Start of EXERCISE PASSAGE
A new restaurant will soon be firing up the grill at the coveted King William spot that used to house Fishbank and Jamie’s Italian. The designer behind Adelaide’s latest restaurant tells CityMag how creating a viable hospitality experience goes beyond the menu.
At Hunter & Barrel, it new owners claim everything from table height and chair weight to crockery style has been meticulously chosen, with style and service just as important as the menu.
The theatrical steak restaurant already has Melbourne, Sydney and Perth locations, and it will make its Adelaide debut in the heritage-listed King William Street and North Terrace corner on October 30.
Meat & Wine Co gave the ground floor of the art deco building a hunting lodge theme, with a focus on grill-fired skewers, full-blood grass-fed wagyu and cocktails featuring barrel-aged spirits.
The group’s restaurant will fill the space that’s been vacant since Fishbank closed in January 2025 after five years of trade.
Fishbank’s owners first suggested on Instagram that it would return with a new concept in May, but it never did and seemed to be a casualty of Adelaide’s hospitality crisis.
Aiming for longevity, Hunter & Barrel is experience-based hospitality, the same ethos Adelaide saw earlier this year when The Big Easy Group turned House of George into Tarantino’s.
Emphasising a dining experience is something hospo operators are catching onto as the cost-of-living climate changes customer behaviour: smaller groups are going out, people are spending less frequently, but spending more on quality.
But the Hunter & Barrel team and their design partner of 10 years, COOOP, say they’ve always been all about experience.
In the new Adelaide restaurant, there’s a fire grill spit rotisserie in the centre of an open-plan kitchen, two glamping-inspired tent structures on either side of bench seating, and individual lights on each table to set the mood.
“These things all speak to the kind of experience that you are having, it all aligns, and it all finds comfort and balance within everything that you experience in that evening,” COOOP’s Creative Director Callie van der Merwe tells CityMag.
Callie explains their approach is called ‘envirohacking’ – combining data-driven insight, predictive behavioural patterns and intentional design to enhance guest experience, make staff more efficient and increase profit for the business.
“Our principle is always to put predictive human behaviour first and then design second, which sounds crazy, design feels like it should come first, but if you don’t understand how people behave in a space you can’t design for their behaviour,” he says.
“People like to cocoon, they like to feel safe, you need to get a heart in this space.
End of EXERCISE PASSAGE
Start of SUPPLIED MATERIAL
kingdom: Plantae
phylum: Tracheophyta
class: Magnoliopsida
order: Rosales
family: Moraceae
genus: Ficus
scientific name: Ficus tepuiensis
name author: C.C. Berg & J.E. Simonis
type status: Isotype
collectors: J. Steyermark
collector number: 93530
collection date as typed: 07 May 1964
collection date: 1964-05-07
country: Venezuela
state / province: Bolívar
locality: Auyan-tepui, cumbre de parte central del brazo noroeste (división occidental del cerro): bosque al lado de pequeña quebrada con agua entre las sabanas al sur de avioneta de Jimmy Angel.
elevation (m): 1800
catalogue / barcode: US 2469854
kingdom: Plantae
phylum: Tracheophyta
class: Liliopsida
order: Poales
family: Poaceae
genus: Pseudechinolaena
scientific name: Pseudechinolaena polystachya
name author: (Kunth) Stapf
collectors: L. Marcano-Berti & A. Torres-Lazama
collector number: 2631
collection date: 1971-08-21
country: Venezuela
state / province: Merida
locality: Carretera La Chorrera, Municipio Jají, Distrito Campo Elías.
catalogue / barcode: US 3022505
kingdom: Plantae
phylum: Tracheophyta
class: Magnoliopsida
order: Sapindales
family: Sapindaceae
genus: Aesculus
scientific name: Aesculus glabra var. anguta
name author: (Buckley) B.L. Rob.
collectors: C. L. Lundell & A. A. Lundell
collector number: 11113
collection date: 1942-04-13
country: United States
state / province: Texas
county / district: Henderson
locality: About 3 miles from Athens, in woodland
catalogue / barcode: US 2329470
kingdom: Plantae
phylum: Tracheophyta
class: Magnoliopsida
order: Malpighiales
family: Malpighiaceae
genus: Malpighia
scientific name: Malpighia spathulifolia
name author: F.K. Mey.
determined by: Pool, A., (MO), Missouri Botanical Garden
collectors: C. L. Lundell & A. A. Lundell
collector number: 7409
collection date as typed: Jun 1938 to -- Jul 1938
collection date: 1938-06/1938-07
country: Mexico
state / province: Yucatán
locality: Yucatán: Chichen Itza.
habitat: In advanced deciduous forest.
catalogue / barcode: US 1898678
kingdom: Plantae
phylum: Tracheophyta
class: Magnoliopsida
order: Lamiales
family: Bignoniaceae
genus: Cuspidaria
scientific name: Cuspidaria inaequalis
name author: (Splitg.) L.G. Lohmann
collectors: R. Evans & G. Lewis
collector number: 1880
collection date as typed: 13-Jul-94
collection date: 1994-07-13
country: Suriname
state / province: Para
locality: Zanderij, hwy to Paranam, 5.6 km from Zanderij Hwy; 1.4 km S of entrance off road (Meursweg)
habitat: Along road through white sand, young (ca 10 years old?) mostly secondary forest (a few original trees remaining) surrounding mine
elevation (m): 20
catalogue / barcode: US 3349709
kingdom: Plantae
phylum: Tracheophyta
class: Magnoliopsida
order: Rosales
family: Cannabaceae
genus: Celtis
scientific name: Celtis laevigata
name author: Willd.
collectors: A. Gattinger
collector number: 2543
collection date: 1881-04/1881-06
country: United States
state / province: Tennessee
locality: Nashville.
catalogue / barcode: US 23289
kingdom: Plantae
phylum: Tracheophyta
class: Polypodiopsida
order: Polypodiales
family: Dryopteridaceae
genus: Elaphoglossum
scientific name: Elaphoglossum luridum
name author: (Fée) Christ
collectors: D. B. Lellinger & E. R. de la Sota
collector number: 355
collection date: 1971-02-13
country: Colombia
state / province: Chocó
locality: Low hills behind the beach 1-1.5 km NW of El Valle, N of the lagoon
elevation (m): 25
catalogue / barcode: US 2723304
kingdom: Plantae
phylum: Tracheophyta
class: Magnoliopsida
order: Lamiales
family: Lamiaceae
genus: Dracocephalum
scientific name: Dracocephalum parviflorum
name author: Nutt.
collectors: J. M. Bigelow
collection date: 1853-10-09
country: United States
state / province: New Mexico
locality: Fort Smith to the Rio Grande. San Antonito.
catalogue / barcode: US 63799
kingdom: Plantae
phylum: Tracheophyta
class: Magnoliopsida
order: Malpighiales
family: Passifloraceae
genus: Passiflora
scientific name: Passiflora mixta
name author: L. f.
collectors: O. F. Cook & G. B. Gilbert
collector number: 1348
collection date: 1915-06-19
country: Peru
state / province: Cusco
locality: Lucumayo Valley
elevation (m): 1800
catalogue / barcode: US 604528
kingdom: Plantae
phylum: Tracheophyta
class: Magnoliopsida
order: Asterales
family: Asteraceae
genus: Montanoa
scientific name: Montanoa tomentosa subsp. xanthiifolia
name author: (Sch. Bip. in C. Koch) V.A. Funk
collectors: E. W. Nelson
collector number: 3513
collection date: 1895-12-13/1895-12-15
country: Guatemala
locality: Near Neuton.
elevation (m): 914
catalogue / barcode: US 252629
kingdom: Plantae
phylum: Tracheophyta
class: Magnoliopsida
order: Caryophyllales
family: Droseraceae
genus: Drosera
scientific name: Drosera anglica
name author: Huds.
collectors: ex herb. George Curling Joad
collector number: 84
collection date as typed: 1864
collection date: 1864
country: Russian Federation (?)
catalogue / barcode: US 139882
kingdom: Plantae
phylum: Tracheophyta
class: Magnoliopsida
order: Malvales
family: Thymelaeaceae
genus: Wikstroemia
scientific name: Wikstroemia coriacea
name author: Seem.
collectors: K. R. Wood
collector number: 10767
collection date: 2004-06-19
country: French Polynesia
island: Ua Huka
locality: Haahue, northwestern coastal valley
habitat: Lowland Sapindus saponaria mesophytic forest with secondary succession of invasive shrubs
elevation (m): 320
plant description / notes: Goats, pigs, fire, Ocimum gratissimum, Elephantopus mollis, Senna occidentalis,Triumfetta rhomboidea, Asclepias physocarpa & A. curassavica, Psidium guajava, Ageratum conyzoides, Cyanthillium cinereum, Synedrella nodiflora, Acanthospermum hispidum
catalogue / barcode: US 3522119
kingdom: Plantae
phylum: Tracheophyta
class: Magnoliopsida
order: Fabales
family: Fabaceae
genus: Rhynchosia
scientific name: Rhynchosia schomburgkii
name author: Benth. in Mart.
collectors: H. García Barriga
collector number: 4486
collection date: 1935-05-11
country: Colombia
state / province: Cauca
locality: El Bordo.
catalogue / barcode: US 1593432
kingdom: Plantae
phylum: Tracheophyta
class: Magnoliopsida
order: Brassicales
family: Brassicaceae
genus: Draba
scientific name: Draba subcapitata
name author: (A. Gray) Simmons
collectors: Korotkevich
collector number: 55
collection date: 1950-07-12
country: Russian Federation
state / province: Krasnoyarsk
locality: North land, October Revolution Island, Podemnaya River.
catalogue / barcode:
End of SUPPLIED MATERIAL
-- ABOUT THIS EXERCISE --
Please continue the article about the Hunter & Barrel restaurant opening in Adelaide, picking up right after its final sentence.

-- TASK RESULT --
“People like to sit and look at each other, create that opportunity to see each other at a distance.”
CityMag understands the design science approach is proven in the venues interstate counterparts and means the crew aim for a return on investment in 24 months, rather than the 36–48-month timeline of other restaurants.
And of course, the menu still plays a big role.
“How many times have you been at a restaurant and you actually see a dish pass, you’re looking at the menu, but it’s not playing to sense and then you see a waitress, a waiter, walking past with a dish in hand, and it piques your interest,” Callie says.
“As they walk back, you kind of motion them to talk to them, because ‘what was that, that looks amazing?’
“There’s something within us where we actually subconsciously copy other people, and we learn through copying.”
Callie says these are things business owners need to be conscious of, from training staff to planning the pathway they take with the plates through the room.
As for what will be on those plates, expect smokey skewers like honey-glazed pork belly and tahini-marinated chicken thigh and cuts like bone-in striploin and rib-eye grilled on high-heat and caramelised.
Hunter & Barrel’s head of culinary, chef Sean Hall says their seasonal menu is about celebration.
“The flavour of a fresh prawn or vibrant vegetable isn’t masked—it’s honoured,” he says.
“Every dish, from the chopped vegetable salad to the Humpty Doo saltwater barramundi, is designed to let the produce shine. It’s clean, honest, and powerful.”
Hunter & Barrel would move into the King William Street spot as rooftop bar 2KW, located atop the eight-storey circa-1940s building, celebrates 10 years of trading.
Hunter & Barrel opens to the public at 2 King William Street on October 30.